= Definitor =

Roman Catholic title

In the Catholic Church, a definitor (Latin for 'one who defines') is a title with different specific uses. There are secular definitors, who have a limited amount of oversight over a part of a diocese, and also definitors in religious orders who generally provide counsel and assistance to the superiors general and provincial superiors of their order.

==Secular definitors==

In a deanery or vicarate forane, which is a grouping of several neighboring parishes within a diocese, a definitor is either the second (and unique) highest office, immediately below the dean or vicar forane and his deputy, or is the priest in charge of any of a number of even smaller districts within the deanery, called definitio.
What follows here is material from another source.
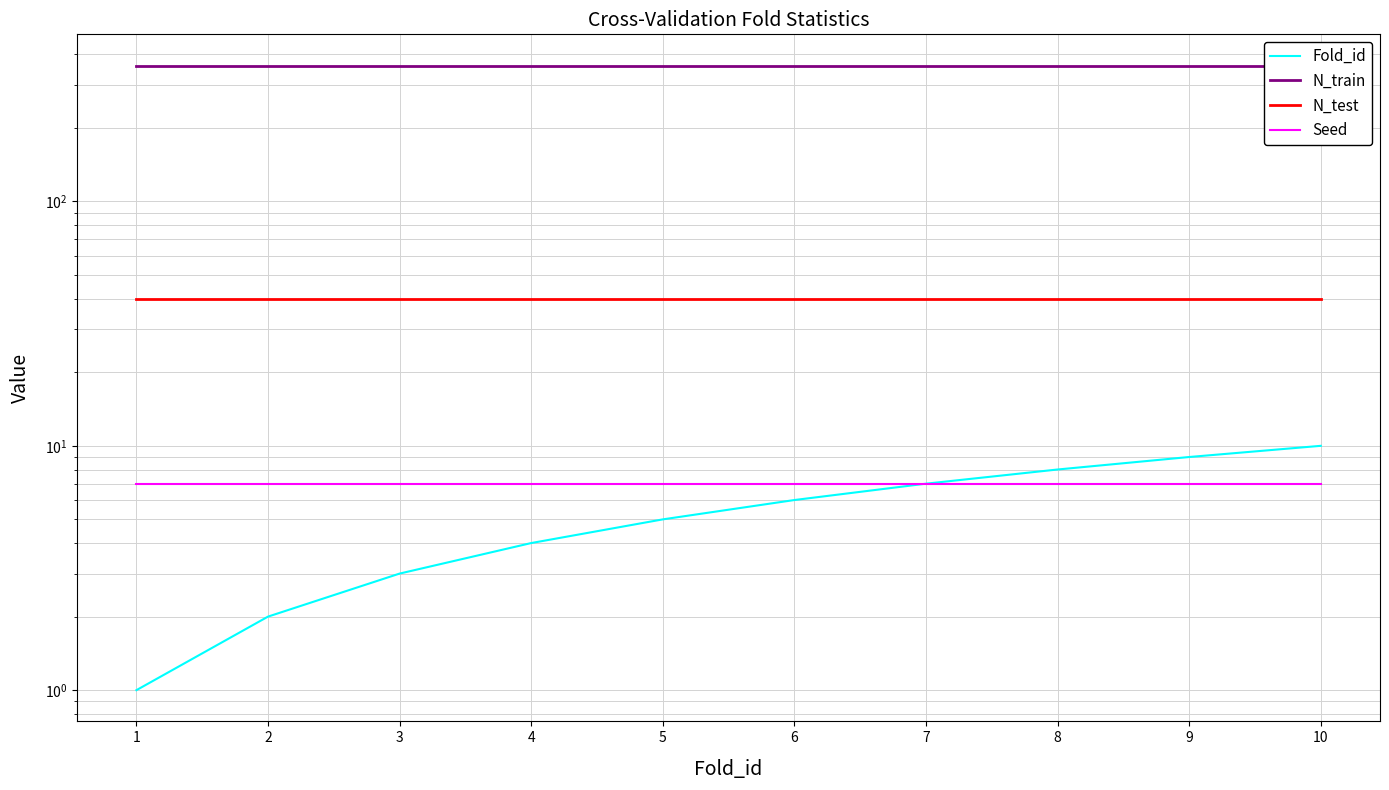

Which has a higher value, 3 or 8?

8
They oversee the ecclesiastical property and generally assist the dean, under the ordinary authority of the bishop. Alternative titles for this position are chamberlain or treasurer. These diocesan offices are not prescribed by canon law, and can be omitted.

==Regular definitors==

In the Cistercian Order, the Abbot General is assisted by a council of five definitors, traditionally two French-speaking, one German-speaking, one English-speaking and one Dutch-speaking. Among the Franciscan Observants, the Definitor is the third highest office of the Order, below the Minister General and Procurator General. In the Camaldolese Order, Definitor may be given as the personal title of a prior. In the Dominican Order a Provincial Definitor serves under the Prior Provincial.

The title Definitor General is used by the Discalced Carmelites, the Friars Minor and the Capuchins. These officers are generally elected by the General Chapter of their Orders for a specified period of time.